One of the best things it has done for me is make me more active. Now instead of getting home from work and hitting the couch, I now find myself grabbing the camera and heading for the river or the beach or the park. I'm spending a lot more time out doors and enjoying it too.
 
Well I'm $60k in Debt from Brooks Student Loans, hows that :D

It's given me a career, which is arguably the biggest change in my life.
 
I chose photography because it was the best job the U.S. Navy had to offer when I joined 9 years ago. They wanted me to go Nuke tech, but hey I was a theater major in college and I had to have something creative. My father was a navy photographer and he loved it. So I decided on that. They taught me everything there is to know about photography, except the creative artistic side.

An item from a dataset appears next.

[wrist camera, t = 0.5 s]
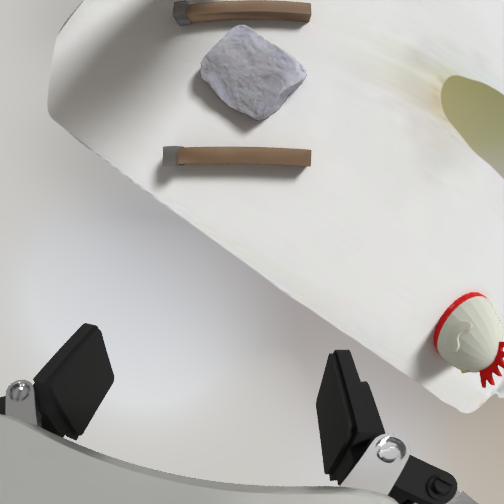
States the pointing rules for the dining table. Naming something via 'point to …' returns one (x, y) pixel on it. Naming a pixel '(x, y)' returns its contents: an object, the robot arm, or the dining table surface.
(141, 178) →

So I ran with that for four years. Moving from combat photojournalism to Wedding photography has been quite the experience. So with that background, my answer may make more sense. Photography has given me a friend who is always one step ahead of me, trudging this road to happy destiny. Providing me the means to get better but requiring me to find them on my own. What a beautiful challenge, I never thought I would love.
 
Photograpy has me looking at things differently. From the way common items sit to sunsets. I look at it all in a different way.
 
I was always interested in photography, but never thought twice about it. Last summer, a friend of mine took me to some small gallery her friend ran. I looked at the crap on the walls by the current exhibit, Mark Borthwick, and thought "I could do a hundred times better than this jerk".

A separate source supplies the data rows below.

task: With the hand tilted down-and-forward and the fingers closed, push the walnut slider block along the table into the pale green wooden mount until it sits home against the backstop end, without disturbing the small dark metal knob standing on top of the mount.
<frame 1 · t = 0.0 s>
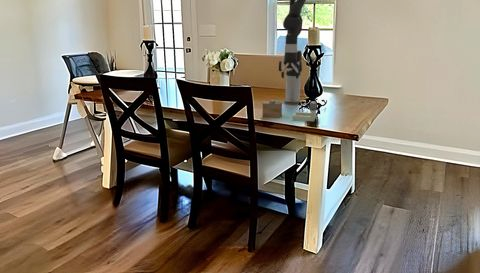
hand: (289, 78, 257), 17 cm above the table, tool pointing down, fingers open, 8 cm apart
knob: (313, 109, 224), point 6 cm above the table, touching mount
slider block: (272, 116, 235), on the table
mount: (299, 118, 231), on the table
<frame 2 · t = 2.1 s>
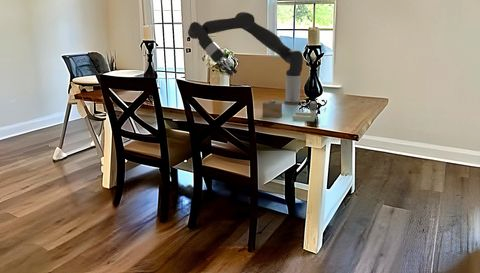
hand: (234, 73, 234), 23 cm above the table, tool tilted 45°, fingers open, 8 cm apart
nothing on the table moved.
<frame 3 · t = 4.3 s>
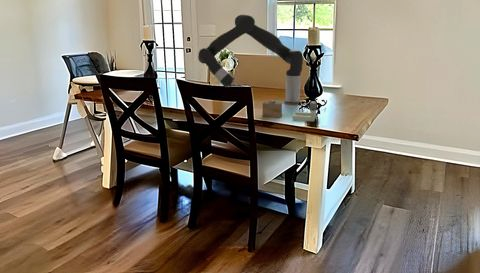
hand: (245, 99, 237), 9 cm above the table, tool tilted 45°, fingers closed
nothing on the table moved.
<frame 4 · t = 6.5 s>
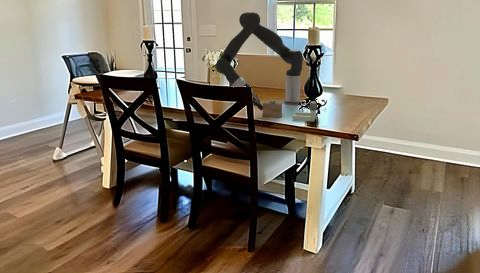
hand: (262, 109, 235), 4 cm above the table, tool tilted 45°, fingers closed
slider block: (272, 116, 235), on the table, touching gripper
everything else where it was.
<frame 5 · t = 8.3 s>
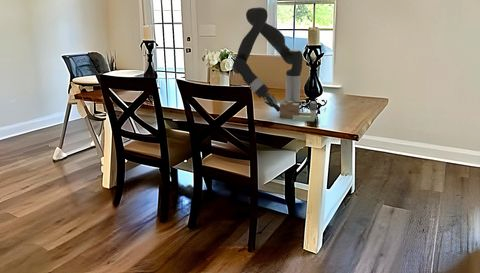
hand: (279, 110, 233), 4 cm above the table, tool tilted 45°, fingers closed
slider block: (289, 117, 232), on the table, touching gripper
everything else where it was.
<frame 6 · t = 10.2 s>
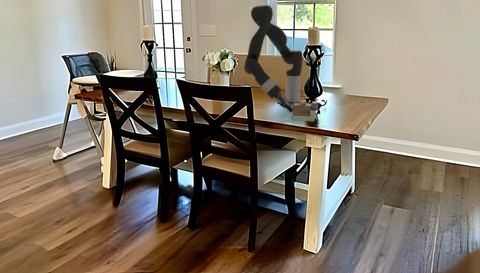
hand: (292, 111, 230), 4 cm above the table, tool tilted 45°, fingers closed
knob: (314, 109, 224), point 6 cm above the table, touching mount, slider block
slider block: (302, 118, 230), on the table, touching gripper, knob
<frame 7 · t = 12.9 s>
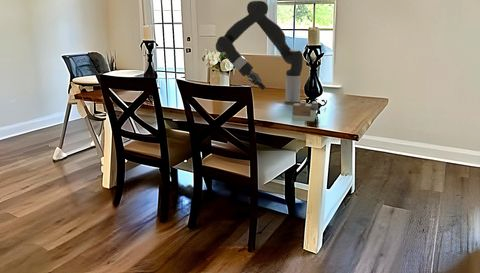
hand: (264, 88, 232), 16 cm above the table, tool tilted 45°, fingers closed
knob: (314, 109, 224), point 6 cm above the table, touching mount
slider block: (302, 118, 230), on the table
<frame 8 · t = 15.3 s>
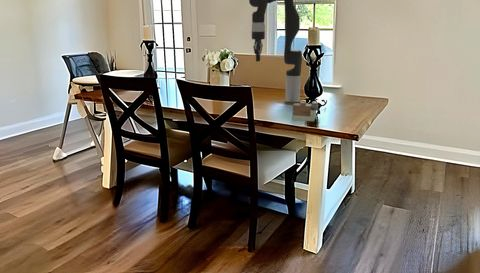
hand: (258, 61, 242), 29 cm above the table, tool pointing down, fingers closed
nothing on the table moved.
at the end: slider block 1.8 cm off-centre on the mount, point 0.0 cm above the mount's base; slider block tilted 0°; knob moved 0.8 cm from its start — task done.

So yes, I was brought into photography out of spite. :lol: That night I dug out my father's old Canon AE-1, used up the old rolls of film I found in the bag, and never looked back. He had bought a digital rebel the winter before. I thought he was absolutely mad for buying an $800 camera!!! (I'm currently eyeing a $1000 Canon 20D, haha).

But here I am. I'm amazed at how much I have learned (and spent) in the past 9 months. I love photography, and no matter what I do, school, sports, music, dance, I can always relate them to photography to keep things fresh. I always have an SLR in my bag at all times!

Oh yeah and TPF has definitely helped me knowledge grow!
 
i'm waaaaay more observant of what's around me. i can look at almost anything and see how it could look good in a picture. i see details no one even thinks of seeing. it's so true, as you said in the first post, how your perspective on objects changes completely. colors become sharper, and you just want to take a picture, and hang it somewhere.
 
i just have to say this is a very interesting thread :)
 
i just have to say this is a very interesting thread :)
Thank you, I thought it'd be a good one and I have enjoyed reading all of these replies. I didn't think a 4-month-in newbie(me) could evoke such good responses, and I though it was crazy to say I see differently. I hope this thread goes on a bit longer, as I love reading these stories.